▶ Work item: Copy, word for word, the lines below from the one containing "right back paw: (325, 127)" up to and including the one containing "neck: (151, 106)", with pictures left out.

▶ Provided records:
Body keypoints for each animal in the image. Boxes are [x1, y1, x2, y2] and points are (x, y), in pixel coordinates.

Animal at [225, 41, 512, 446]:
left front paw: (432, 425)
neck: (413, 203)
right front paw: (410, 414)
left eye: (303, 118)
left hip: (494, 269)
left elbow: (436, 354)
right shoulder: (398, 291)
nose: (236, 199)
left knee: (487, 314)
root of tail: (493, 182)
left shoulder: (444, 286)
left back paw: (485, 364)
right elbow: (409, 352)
* * *
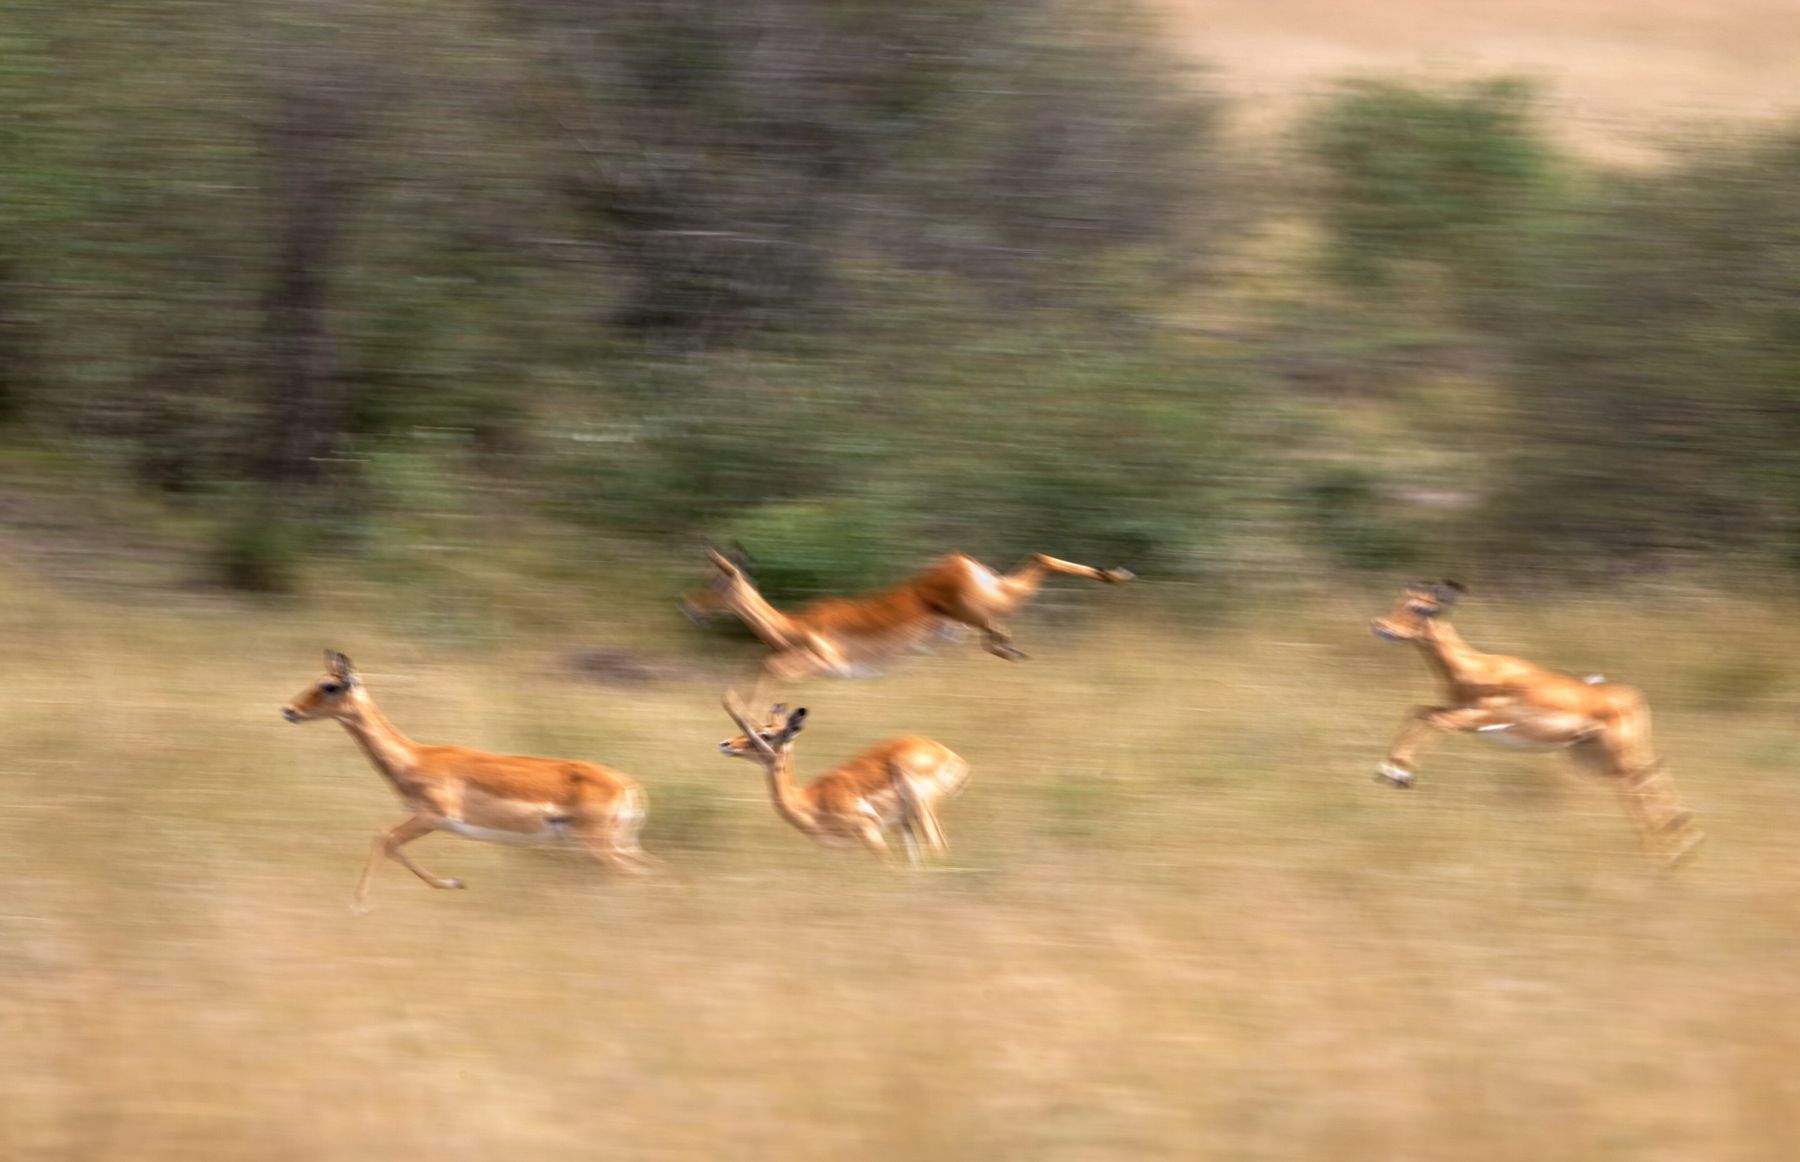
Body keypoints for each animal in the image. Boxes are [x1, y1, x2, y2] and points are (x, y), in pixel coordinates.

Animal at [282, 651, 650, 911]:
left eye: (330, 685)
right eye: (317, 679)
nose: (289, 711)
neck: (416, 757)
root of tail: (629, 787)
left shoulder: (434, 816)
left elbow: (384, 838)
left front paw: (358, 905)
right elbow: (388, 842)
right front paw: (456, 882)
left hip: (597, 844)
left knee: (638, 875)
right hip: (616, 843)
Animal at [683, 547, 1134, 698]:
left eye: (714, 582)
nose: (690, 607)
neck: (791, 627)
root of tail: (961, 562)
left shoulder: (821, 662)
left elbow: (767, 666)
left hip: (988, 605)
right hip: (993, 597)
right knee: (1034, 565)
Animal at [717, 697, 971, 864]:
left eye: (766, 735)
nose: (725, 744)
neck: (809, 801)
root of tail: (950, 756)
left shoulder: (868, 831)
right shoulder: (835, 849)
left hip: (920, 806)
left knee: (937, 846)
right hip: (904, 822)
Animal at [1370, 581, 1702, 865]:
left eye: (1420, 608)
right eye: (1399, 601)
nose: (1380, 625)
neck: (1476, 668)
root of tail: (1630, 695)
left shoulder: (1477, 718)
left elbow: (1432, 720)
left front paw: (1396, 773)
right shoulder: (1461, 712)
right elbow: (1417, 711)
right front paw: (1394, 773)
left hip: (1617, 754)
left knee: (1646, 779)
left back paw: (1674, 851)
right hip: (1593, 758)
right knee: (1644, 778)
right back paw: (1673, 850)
==
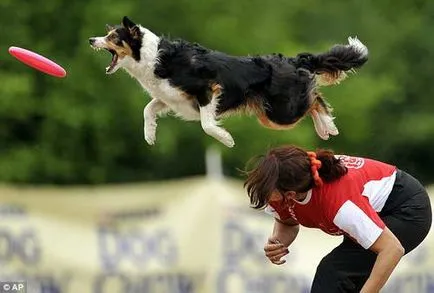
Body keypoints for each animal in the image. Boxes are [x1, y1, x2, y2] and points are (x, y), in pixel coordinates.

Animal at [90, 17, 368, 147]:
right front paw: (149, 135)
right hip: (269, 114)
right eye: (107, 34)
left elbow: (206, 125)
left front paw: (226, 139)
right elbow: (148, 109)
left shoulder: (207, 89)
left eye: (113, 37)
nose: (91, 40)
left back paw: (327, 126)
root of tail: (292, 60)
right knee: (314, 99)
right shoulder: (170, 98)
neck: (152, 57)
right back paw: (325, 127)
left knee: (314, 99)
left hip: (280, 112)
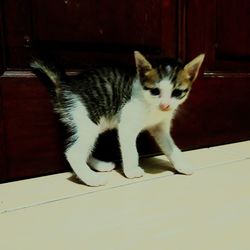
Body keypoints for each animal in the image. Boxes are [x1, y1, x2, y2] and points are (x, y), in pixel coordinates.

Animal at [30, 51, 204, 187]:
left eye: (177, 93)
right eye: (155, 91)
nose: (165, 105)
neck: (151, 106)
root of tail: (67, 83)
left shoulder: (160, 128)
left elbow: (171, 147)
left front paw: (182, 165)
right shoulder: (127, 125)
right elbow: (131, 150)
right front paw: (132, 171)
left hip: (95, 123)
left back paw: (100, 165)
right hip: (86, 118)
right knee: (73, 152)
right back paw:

▶ Result:
right back paw: (325, 127)
left knee: (314, 99)
left hip: (280, 112)
Body keypoints for each animal in the image. Boxes are [x1, y1, x2, y2] and points are (x, y), in pixel coordinates.

Animal at [30, 51, 204, 187]:
left eye: (177, 93)
right eye: (155, 91)
nose: (165, 105)
neck: (151, 106)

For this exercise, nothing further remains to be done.